Sugar consumption in Britain

This one holds a special place in my heart. This is way back from Week 3. I think this was the first time I submitted a viz to viz review. Charlie and Eva gave some great advice and I went back and revised my viz. This then became the first viz that was picked as a favorite at the end of the week.

Lessons learned

Looking back at my year of MakeoverMonday vizzes – what are some of my key takeways?

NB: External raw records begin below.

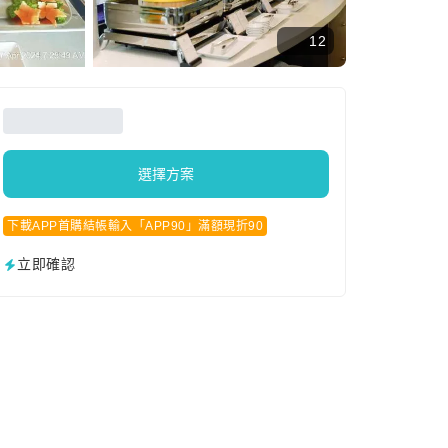
12
選擇方案
下載APP首購結帳輸入「APP90」滿額現折90
立即確認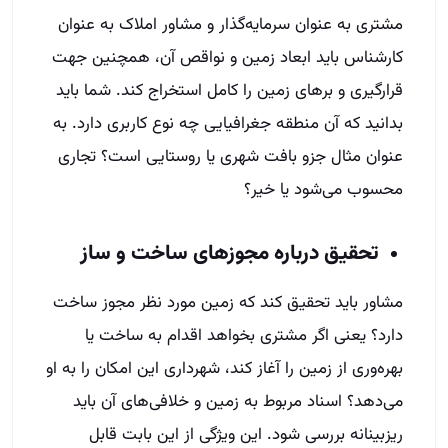
مشتری به عنوان سرمایه‌گذار و مشاور املاک به عنوان
کارشناس باید ابعاد زمین و نواقص آن، همچنین جهت
قرارگیری و برهای زمین را کامل استخراج کند. شما باید
بدانید که آن منطقه جغرافیایی چه نوع کاربری دارد. به
عنوان مثال جزو بافت شهری یا روستایی است؟ تجاری
محسوب می‌شود یا خیر؟
تحقیق درباره مجوزهای ساخت و ساز
مشاور باید تحقیق کند که زمین مورد نظر مجوز ساخت
دارد؟ یعنی اگر مشتری بخواهد اقدام به ساخت یا
بهره‌وری از زمین را آغاز کند، شهرداری این امکان را به او
می‌دهد؟ اسناد مربوط به زمین و خلافی‌های آن باید
ریزبینانه بررسی شود. این ویژگی از این بابت قابل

  • Consistency is key: My main motivation for starting this project was to consistently create vizzes. MakeoverMonday gives you the easiest opportunity to do exactly that. You don’t have to spend time thinking about a topic and gathering the data. You can just go ahead and create. 
  • Not every dataset is gonna be equally appealing to you and that’s okay: With 52 different topics in the year, it’s quite obvious that some weeks will be harder than others. Sometimes the topic might not be as interesting to you or be something you know nothing about (Looking at you, Week 35 Cricket dataset). I was very aware of that fact when I started and promised myself to not let that deter me from creating a viz anyway. Honestly, it’s been good practice for my work as well, because let’s be real – your clients data will not always be the most exciting data you’ve ever seen or you might be having a hard time coming up with an idea in the beginning. Working through all the MakeoverMonday topics helped me prepare for that situation and assured me that I can in fact make a viz out of every topic thrown at me.
  • If you’re short on time – make that part of the challenge: In the beginning, I blocked a few hours on Sunday afternoon to create my viz, often with more time needed on Monday to finish it. But soon I found that I couldn’t keep up that time commitment. And the point is – you really don’t need to spend that much time on it. If you’re worried about the amount of time you’ll have to invest, I can only recommend trying time-boxing, i.e. limiting the time spent on creating a viz to maybe 1-2 hours. It’s actually a very useful exercise and something that’ll easily happen to you in real life anyway.
  • When in doubt – bar charts: Okay, it’s obviously not as simple as that. But when you look at all the vizzes I created you’ll see that there are many variations of bar charts in there. You’ll find the same thing if you go through the weekly favorites on the MakeoverMonday blog. Many of the MakeoverMonday datasets are pretty simple and that’s why simple bar charts are often the easiest and most effective way to present the data. I often feel like I need to invent a new chart type or do something super outlandish. But perfecting the bar chart can be a great goal, too!
  • Try something new with every viz: I tried to adhere to that rule as much as I could and incorporate something new, something I had never done before into each viz I created. It could be anything from a new chart type that I’ve never done before, or a Tableau feature I haven’t used before, to something as simple as a specific color I’ve always wanted to use.
What’s next?

After a year of MakeoverMondays, I still think it is one of the best datafam initiatives out there. It’s so much fun and the feedback you can get from it is so valuable. I don’t necessarily plan on doing all 52 MakeoverMondays again this year, but I’ll try my best to do as many as I can. There’s still a lot of things to learn and improve, so let’s keep practicing!